Later, Danhof asked about Intuit's connection to the Human Rights Campaign (HRC). Ostensibly set up to promote LGBT causes, HRC also works to undermine religious liberty, direct corporate philanthropy, influence state laws, advocate in state and federal courts, and influence shareholder proposals. Through its rating system, known as the "Corporate Equality Index," HRC weaponizes corporate America into all of these extreme campaigns. After noting that Intuit has consistently achieved a perfect score on the Corporate Equality Index, Danhof asked:

HRC and environmental spending

To be in line so perfectly with the HRC's index is to say that the company has basically become an advocacy arm of the far left, supporting only approved liberal causes and events, and kowtowing to HRC regarding support or opposition to shareholder proposals. So my second question is this: Given that Intuit operates in lockstep with HRC's far-left, anti-religious advocacy demands, why should conservatives or Americans of faith continue to use your products and services?

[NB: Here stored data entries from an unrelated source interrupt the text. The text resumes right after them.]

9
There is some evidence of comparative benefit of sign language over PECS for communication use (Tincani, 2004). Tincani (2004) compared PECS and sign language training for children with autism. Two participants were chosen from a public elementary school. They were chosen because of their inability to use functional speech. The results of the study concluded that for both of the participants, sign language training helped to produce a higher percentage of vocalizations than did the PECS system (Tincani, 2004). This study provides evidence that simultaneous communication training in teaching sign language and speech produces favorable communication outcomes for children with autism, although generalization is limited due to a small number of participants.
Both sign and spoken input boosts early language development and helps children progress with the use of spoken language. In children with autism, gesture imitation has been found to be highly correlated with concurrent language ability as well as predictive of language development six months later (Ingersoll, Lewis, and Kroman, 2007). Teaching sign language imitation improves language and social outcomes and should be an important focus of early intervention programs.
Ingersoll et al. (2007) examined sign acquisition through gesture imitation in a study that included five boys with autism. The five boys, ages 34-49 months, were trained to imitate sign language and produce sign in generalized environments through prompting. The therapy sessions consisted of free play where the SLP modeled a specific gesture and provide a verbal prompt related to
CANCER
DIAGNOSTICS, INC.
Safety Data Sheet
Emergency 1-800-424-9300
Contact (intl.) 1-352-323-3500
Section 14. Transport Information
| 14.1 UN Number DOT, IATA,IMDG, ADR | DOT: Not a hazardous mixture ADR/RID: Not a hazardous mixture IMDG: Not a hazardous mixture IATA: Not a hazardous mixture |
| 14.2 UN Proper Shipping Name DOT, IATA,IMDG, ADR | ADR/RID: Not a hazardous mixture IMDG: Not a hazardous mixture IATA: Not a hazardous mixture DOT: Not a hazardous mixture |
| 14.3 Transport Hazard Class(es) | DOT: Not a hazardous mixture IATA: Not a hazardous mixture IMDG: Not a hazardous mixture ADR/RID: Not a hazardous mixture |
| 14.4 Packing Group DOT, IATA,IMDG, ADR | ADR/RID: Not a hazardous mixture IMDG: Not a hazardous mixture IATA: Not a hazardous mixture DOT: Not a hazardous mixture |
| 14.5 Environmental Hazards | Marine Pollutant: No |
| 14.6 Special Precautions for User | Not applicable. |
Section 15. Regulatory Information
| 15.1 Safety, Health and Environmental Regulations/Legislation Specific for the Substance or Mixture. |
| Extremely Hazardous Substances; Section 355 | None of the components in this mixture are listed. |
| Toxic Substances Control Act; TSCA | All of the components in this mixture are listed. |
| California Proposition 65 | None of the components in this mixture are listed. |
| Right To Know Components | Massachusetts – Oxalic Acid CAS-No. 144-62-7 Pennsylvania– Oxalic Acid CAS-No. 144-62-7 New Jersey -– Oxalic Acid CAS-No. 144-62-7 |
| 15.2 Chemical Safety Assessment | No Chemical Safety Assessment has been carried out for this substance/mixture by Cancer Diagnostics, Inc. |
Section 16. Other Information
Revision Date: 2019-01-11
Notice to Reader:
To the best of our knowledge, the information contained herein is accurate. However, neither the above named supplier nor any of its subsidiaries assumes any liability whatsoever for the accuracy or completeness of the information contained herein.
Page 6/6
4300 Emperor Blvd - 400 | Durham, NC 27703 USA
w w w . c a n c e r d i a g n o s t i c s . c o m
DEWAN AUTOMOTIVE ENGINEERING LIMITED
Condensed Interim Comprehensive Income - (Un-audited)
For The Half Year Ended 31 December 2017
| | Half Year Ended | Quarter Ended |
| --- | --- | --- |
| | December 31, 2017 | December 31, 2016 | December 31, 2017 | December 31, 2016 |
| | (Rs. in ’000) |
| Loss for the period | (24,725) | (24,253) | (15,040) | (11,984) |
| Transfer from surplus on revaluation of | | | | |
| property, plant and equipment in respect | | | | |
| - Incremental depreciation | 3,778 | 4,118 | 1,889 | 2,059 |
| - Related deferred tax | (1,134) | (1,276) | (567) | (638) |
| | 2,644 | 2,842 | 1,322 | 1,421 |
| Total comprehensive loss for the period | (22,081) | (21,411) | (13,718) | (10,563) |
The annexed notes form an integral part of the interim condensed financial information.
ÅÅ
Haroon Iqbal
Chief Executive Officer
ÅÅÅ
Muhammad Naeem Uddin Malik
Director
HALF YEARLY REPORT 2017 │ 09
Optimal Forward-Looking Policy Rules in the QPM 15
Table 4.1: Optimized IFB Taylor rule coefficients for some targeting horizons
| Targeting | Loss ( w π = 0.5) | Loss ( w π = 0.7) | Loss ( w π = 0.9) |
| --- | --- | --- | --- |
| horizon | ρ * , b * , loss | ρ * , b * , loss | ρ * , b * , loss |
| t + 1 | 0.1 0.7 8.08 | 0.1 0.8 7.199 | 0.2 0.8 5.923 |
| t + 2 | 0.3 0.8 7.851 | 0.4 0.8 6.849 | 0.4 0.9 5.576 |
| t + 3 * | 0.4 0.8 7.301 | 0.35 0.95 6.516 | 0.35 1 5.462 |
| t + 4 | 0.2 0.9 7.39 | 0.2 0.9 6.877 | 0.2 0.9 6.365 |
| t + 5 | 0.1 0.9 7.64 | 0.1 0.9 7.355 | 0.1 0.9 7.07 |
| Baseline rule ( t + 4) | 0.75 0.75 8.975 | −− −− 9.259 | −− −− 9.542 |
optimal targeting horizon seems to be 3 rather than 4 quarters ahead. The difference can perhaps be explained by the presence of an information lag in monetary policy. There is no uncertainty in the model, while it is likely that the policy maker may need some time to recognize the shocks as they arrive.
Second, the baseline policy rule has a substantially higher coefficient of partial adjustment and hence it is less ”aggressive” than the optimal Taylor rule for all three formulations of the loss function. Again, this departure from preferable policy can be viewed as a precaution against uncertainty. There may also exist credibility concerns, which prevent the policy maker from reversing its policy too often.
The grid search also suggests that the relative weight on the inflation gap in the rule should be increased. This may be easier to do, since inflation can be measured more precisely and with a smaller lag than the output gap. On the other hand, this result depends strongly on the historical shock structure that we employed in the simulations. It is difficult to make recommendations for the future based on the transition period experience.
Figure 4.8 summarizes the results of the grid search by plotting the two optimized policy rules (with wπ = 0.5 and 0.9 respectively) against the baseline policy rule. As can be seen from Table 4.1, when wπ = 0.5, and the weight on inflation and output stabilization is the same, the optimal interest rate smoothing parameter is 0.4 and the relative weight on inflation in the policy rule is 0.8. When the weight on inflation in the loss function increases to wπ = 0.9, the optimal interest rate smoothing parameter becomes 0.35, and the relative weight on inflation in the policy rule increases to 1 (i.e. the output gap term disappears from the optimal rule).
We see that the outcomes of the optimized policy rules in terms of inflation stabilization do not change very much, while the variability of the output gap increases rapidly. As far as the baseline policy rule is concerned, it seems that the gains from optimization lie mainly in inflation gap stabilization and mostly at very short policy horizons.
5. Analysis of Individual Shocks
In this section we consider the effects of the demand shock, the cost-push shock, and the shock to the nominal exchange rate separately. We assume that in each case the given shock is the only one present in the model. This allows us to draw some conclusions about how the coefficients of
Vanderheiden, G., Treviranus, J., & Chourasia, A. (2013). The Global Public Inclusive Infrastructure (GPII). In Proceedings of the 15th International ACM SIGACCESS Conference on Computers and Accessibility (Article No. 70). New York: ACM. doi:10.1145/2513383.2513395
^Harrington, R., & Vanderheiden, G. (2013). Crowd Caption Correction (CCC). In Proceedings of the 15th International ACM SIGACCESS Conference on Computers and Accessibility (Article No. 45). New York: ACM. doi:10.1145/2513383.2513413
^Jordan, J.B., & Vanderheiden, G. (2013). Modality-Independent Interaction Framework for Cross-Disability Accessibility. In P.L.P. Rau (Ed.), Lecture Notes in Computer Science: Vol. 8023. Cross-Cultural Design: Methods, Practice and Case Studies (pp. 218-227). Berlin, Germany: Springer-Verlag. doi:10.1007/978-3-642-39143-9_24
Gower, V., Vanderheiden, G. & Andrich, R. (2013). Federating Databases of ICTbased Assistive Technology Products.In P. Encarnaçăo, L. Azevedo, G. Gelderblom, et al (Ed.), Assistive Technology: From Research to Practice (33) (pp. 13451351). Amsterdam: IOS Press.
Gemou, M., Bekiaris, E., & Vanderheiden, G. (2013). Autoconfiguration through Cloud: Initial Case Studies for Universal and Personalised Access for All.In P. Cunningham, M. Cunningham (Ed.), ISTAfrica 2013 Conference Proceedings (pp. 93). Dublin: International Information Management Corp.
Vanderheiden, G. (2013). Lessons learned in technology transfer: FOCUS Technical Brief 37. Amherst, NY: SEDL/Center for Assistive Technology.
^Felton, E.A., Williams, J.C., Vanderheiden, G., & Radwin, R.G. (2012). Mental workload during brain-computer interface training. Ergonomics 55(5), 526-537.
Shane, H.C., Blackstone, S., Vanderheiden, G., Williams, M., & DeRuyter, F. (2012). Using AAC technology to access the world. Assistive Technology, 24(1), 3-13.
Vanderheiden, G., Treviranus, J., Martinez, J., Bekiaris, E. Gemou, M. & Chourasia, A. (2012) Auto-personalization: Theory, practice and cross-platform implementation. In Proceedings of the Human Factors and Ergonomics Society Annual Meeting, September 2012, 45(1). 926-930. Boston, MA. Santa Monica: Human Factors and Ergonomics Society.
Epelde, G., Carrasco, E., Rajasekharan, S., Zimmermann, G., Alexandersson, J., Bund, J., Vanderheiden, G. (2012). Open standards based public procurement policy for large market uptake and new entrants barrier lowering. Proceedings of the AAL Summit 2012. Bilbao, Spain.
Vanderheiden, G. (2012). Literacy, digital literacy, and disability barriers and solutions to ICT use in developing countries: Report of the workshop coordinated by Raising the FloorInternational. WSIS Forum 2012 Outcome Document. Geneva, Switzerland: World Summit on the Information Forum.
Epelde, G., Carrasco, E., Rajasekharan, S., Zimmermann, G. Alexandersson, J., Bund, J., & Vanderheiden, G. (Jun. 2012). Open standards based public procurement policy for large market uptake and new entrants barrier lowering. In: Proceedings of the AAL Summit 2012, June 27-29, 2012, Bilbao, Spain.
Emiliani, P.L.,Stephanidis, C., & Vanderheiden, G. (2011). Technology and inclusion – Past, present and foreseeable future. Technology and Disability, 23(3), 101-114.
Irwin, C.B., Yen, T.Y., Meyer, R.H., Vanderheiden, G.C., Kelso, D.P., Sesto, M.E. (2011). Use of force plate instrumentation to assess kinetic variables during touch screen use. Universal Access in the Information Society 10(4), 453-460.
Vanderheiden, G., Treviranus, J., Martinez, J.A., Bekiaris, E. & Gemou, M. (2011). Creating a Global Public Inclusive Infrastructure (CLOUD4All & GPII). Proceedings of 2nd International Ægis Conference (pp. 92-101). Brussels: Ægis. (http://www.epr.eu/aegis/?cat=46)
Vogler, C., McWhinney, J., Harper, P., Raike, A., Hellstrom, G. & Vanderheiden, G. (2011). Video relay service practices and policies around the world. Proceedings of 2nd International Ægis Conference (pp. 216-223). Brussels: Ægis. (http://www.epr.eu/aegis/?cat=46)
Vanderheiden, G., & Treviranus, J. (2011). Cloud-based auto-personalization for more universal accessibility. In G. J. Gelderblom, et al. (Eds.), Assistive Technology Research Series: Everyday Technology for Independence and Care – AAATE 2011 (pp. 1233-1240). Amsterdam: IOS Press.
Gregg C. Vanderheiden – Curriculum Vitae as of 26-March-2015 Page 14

To this, Goodarzi only gave a non-responsive answer about Intuit's corporate philanthropy.

Danhof's entire question on environmental spending, as prepared for delivery, is available here. Danhof's exchange with Goodarzi is available here.

"When corporate managers receive the Human Rights Campaign's annual survey used to populate the Corporate Equality Index, we recommend that they throw it in the trash," suggested Danhof. "Companies should operate out of the best interest of their shareholders first and then the comminutes where they operate. They shouldn't operate to appease, or worse support, the anti-religious freedom activists at the Human Rights Campaign."

Today's Intuit meeting marks FEP's second participation in a shareholder meeting in 2020.